Calculations and Explanations

 This thread started when, on the night of August 18, I finally got a chance to do some imaging. That night, the targets were going to be Jupiter and Saturn. With my setup, those are relatively quick targets; no flats and darks, if any, taken at the same time as the lights. The results were....amazingly poor. I usually blame results this bad on the seeing, atmospheric turbulence. In this case, I'm sure that was the major player. But, as I understand more about the telescope and camera, I can see that its not just that (even if, as we will see, it appears to be the major player). First, though, the “final” images.


Jupiter



 

 

 

 


 

 

 

 

 

 

 

 


Saturn

 

 So, what can I learn from this.

  1. First thing is to find out what the scope is capable of. This is often reflected (no pun intended, but not bad anyway) in the Dawe's limit. This is a calculation that puts a number on the resolving limit of a telescope. Resolution is the ability of the scope to “resolve” to objects that are next to each other into the two separate objects. In other words, how close together can, say, two stars be and I'm able to tell they are two stars, not just one fat one. For an 8 inch SCT, which is what I have, that limit is 0.57 arc-seconds. Anything closer together than that can't be separated.

  2. Camera “resolution”. This is something I've known and worked with for a long time and I (mostly) understand the factors involved. For the images above, the relevant information is scope... 8”, F10, and camera... 3.75micron pixels,1290x960 chip. This calculates to a resolution of 0.38 arc-seconds per pixel.

  3. If the image seems blurry, it is not because the image is smeared over too many pixels, since the camera can “see” better than the scope can deliver (0.57 scope vs 0.38 camera), it must be something else like focus or seeing.


What can I do to improve my planetary images.

  1. Move to an area of the country with better skies, ie, less water vapor (clearer), and better seeing. Not likely to happen in my lifetime.

  2. Get a faster camera. The air turbulence causes motion blur. A faster frame rate has the possibility of “stopping” the motion to get clearer frames.

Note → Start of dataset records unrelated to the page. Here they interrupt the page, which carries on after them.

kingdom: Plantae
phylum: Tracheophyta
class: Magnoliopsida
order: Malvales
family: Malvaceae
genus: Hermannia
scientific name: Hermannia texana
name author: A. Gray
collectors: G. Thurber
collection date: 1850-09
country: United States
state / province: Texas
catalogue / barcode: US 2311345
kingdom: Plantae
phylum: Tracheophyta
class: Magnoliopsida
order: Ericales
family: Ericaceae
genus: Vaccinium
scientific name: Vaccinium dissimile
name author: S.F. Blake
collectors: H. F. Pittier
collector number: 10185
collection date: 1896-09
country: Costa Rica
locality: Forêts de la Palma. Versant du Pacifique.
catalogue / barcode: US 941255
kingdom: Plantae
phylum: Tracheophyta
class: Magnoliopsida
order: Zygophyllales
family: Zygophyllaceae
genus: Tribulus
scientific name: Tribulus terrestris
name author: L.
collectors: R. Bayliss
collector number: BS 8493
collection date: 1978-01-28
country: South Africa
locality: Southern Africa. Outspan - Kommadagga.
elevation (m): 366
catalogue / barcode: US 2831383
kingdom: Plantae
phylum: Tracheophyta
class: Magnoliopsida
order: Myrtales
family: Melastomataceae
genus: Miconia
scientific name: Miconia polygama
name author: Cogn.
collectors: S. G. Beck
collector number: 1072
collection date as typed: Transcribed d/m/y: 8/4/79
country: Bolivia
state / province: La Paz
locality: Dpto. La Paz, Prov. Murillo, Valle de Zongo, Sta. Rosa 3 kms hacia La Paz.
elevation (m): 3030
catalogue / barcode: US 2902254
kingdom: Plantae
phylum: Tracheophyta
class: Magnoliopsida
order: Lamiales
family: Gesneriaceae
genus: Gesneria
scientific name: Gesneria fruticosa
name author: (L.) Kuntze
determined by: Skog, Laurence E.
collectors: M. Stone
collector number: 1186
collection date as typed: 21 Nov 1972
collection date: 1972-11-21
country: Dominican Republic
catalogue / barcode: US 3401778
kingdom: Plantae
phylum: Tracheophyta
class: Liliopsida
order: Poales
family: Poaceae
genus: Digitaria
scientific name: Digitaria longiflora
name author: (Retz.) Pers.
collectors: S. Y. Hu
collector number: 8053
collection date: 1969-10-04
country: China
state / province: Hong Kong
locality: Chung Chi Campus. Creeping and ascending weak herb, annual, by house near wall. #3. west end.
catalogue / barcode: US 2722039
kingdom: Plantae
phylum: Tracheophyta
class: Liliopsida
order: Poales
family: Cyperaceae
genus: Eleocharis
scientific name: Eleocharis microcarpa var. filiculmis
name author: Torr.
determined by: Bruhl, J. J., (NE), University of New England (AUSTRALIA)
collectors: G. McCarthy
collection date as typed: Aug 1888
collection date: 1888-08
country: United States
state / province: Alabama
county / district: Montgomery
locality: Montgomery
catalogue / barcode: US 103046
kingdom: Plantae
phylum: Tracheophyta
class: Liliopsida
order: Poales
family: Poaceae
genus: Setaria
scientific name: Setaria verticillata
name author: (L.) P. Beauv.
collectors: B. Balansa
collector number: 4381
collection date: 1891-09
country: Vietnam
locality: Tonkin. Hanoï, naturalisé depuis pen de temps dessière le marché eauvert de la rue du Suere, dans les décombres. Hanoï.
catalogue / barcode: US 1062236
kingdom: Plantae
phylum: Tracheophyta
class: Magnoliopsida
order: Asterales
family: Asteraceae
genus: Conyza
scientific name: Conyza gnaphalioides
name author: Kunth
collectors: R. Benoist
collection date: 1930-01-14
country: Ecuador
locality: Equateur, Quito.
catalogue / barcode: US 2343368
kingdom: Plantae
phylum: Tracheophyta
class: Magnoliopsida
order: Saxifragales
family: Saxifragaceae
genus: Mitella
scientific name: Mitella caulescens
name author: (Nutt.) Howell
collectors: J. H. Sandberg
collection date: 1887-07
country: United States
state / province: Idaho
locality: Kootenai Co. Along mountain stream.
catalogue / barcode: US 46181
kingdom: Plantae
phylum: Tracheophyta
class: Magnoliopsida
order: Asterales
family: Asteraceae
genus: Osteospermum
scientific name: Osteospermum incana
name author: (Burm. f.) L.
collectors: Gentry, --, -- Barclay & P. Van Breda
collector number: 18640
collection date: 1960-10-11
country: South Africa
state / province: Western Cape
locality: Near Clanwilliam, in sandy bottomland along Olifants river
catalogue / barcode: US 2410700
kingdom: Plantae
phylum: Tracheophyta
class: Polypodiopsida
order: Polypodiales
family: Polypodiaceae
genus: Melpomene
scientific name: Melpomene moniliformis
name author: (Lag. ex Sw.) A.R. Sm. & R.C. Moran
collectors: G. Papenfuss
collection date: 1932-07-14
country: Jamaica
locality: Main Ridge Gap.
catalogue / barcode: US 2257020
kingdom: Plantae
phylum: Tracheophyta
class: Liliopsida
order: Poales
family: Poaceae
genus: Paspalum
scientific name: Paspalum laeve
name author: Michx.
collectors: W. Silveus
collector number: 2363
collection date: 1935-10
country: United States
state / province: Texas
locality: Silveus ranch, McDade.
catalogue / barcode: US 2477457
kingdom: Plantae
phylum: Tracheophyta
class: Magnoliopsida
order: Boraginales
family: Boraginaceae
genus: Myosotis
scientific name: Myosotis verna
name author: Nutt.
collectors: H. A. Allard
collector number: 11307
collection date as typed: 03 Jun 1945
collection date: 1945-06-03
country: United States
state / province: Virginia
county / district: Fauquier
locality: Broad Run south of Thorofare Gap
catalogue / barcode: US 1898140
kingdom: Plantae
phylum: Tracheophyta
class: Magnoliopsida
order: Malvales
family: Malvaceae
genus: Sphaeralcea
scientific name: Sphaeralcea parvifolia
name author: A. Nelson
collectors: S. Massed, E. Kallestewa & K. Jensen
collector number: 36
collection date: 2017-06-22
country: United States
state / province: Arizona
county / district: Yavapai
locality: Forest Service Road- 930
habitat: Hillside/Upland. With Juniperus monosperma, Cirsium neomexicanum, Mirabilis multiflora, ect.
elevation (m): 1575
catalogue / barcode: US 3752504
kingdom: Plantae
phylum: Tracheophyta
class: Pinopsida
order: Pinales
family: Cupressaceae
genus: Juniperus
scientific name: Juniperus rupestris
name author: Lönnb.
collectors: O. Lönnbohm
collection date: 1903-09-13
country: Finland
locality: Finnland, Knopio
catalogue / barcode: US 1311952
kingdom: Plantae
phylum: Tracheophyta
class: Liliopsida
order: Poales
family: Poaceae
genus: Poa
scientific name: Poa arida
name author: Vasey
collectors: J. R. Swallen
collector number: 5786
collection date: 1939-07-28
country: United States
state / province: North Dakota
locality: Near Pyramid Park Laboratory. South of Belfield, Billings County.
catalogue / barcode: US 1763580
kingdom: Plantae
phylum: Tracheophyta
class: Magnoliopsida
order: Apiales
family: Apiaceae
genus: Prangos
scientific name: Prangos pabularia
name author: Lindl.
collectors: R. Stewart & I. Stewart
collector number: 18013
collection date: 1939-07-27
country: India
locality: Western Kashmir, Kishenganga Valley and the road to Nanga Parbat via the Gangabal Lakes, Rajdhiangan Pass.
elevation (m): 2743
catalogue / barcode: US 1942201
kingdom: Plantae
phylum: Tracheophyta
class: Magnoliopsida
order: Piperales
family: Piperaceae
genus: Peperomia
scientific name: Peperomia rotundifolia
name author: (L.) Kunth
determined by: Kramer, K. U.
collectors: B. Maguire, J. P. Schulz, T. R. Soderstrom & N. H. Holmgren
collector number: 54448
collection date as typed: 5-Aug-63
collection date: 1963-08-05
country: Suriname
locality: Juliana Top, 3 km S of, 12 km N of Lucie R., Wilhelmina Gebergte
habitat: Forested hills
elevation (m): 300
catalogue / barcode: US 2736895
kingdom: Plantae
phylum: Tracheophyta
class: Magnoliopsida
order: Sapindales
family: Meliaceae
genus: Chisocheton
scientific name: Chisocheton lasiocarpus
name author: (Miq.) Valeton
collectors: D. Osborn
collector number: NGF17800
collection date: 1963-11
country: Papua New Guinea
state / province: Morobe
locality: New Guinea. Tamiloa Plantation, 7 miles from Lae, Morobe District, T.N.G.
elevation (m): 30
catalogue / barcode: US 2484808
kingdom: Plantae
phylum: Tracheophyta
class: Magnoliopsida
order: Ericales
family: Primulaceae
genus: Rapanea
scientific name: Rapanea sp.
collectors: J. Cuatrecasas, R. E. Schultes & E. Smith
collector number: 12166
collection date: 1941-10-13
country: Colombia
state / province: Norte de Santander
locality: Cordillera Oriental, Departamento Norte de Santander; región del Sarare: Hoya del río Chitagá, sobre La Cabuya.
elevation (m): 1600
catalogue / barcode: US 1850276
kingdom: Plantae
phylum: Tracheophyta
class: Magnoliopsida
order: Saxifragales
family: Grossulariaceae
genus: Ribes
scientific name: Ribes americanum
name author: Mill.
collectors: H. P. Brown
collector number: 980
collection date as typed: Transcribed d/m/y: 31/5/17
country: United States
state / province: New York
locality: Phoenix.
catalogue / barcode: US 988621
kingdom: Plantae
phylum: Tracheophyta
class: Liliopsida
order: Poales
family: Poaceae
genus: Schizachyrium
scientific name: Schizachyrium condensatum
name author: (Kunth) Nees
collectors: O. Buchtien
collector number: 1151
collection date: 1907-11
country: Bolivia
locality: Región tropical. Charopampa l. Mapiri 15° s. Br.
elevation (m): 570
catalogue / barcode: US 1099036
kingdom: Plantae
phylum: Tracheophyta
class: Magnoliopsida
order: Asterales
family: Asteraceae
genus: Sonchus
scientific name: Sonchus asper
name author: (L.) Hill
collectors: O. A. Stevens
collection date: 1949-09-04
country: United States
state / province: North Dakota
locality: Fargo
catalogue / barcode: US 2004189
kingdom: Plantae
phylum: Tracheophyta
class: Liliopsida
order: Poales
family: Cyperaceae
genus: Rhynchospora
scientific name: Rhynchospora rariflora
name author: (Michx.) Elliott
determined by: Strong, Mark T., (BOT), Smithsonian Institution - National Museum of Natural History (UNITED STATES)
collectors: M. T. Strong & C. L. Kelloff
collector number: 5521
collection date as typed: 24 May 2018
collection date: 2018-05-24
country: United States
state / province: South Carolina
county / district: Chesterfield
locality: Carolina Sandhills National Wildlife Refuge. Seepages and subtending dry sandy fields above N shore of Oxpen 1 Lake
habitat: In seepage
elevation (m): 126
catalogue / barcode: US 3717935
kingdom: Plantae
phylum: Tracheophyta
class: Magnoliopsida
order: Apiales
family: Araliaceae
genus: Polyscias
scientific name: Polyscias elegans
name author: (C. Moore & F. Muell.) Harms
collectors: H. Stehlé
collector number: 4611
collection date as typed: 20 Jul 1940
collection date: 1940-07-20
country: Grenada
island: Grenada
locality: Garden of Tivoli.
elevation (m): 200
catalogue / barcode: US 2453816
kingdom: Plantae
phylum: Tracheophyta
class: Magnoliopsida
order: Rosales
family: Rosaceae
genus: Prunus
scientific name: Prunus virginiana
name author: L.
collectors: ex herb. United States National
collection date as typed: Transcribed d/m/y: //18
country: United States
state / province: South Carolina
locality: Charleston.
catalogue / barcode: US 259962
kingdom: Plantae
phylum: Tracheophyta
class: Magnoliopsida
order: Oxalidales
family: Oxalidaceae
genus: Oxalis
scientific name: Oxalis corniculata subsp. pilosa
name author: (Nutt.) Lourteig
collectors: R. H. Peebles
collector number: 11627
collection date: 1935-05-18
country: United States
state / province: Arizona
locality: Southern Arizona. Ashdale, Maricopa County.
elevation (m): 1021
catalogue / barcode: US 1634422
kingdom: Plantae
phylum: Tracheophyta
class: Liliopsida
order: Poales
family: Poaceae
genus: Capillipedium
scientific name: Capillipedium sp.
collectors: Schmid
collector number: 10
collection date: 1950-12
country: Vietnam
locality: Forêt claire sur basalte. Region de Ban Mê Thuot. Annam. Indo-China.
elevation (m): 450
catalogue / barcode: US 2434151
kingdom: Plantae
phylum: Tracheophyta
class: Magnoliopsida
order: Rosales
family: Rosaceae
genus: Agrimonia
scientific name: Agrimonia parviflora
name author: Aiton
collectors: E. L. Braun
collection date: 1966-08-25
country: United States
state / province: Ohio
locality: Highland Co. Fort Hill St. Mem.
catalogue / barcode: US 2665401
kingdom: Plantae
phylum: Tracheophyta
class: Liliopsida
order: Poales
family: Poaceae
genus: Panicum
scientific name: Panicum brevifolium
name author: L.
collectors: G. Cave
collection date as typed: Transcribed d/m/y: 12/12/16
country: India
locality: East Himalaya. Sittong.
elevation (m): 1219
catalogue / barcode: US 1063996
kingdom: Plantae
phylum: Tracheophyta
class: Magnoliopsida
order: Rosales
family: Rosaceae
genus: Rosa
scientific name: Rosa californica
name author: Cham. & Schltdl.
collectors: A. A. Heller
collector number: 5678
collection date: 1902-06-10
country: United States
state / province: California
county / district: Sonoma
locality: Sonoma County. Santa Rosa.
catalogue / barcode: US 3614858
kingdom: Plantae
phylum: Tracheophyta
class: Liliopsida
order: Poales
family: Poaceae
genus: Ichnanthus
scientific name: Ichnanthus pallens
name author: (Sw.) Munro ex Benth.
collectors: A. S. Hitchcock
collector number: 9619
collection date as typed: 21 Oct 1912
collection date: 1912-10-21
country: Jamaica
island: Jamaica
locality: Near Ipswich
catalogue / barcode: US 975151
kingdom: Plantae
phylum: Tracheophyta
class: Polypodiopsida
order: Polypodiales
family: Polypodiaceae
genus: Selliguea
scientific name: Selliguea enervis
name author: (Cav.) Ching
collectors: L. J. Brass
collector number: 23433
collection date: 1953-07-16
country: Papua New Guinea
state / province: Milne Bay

This is possible, especially since the company that makes my camera has several versions that are faster, with faster download speeds (which is usually the bottleneck).

  3. Get a bigger telescope, say a 14 inch SCT. This would allow the Dawe's limit to be the limiting factor in resolution. Really not likely to happen in my lifetime.

Wednesday, August 5, 2020

The Sun Starts a New Solar Cycle

This morning, while there were few obscuring clouds but still have the persistent high cloudiness, I decided to try imaging the sun again. This time there were only a few, small prominences, but there was signs of activity on the disk. I think this is part of the (new) solar cycle 25 coming to life. There were at least 2 filaments as well as other activity. The darker regions are places where the surface is cooler the, the white areas are generally where the surface is hotter. Even in hydrogen alpha light, sunspots are generally cooler and show up dark. The white regions are, if I recall correctly, called plague. The (falsely colored) yellow picture is the larger filament, while the full disk images are the same, except the black/white image is a stack of 3750 (out of 5000) frames taken is black and white, and the red image is 2250 frames (out of 3000) taken in color. The red color is the color of hydrogen alpha and, at least on my computer, is pretty close to what you would see if you were looking through an eyepiece at the sun.


"Close up"of the larger filament.

Color version, same as below.

Black and white version. Notice filaments below white areas and to the upper left.